*Exercise*.
Pick up the bug thread on linaro-media-create and hwpacks after its last sentence and continue it.

This is exactly like bug 842421, but that was reported to be a hwpack that was too new for the l-m-c, and I get this with lp:linaro-image-tools tip (as well as the version from the ppa, and a few other versions I tried). Boo! :(

Revision history for this message
Ulrich Weigand (uweigand) wrote :

I have opened bug 871901 to track the GDB crash issue.

Revision history for this message
Mattias Backman (mabac) wrote :

Michael:

I think all you need is to change the --dev option to beagle:

$ sudo linaro-media-create --rootfs ext2 --mmc /dev/sde --dev beagle --hwpack ~/Downloads/hwpack_linaro-omap3_20111007-0028_armel_supported.tar.gz --binary ~/Downloads/nano-n-tar-20111005-1.tar.gz --hwpack-force-yes

It's a V1 hwpack so l-m-c will use the hard coded paths and this hwpack does not contain the Panda binaries.

*Data for review*.

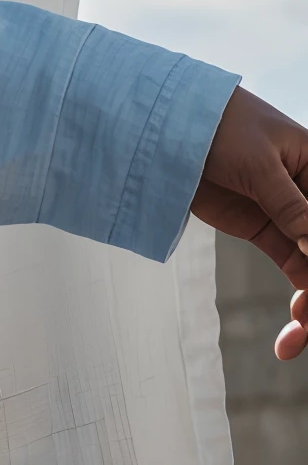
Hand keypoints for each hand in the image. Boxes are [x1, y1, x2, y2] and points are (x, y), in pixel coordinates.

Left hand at [191, 87, 307, 359]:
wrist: (169, 124)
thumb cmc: (217, 125)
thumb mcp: (256, 163)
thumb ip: (289, 204)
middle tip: (302, 324)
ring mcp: (293, 216)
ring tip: (292, 341)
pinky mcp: (266, 230)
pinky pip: (296, 267)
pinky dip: (300, 297)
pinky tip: (294, 328)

*Expected answer*.
Revision history for this message
Alexander Sack (asac) wrote :

mabac: are you saying our latest lmc cannot use old hwpacks?

Revision history for this message
Alexander Sack (asac) wrote :

on this bug: how about thumb2? is that enabled in our kernels from CI?

Revision history for this message
Deepti B. Kalakeri (deeptik) wrote :

No thumb2 is not enabled.

Thanks!!!
Deepti.

Revision history for this message
James Westby (james-w) wrote : Re: [Bug 859473] Re: CI kernels causing many "Illegal Instruction"s

On Sun, 16 Oct 2011 10:04:08 -0000, Alexander Sack <email address hidden> wrote:
> mabac: are you saying our latest lmc cannot use old hwpacks?

Nope, he's saying that a v1 hwpack for beagle won't work for a panda.

The same is true of a v2 hwpack, but the failure mode will be different
(trying to use the wrong bootloader/kernel at boot time.)

Thanks,

James

Revision history for this message
Alexander Sack (asac) wrote :

james: thanks for clarifying rereading with more care explains that.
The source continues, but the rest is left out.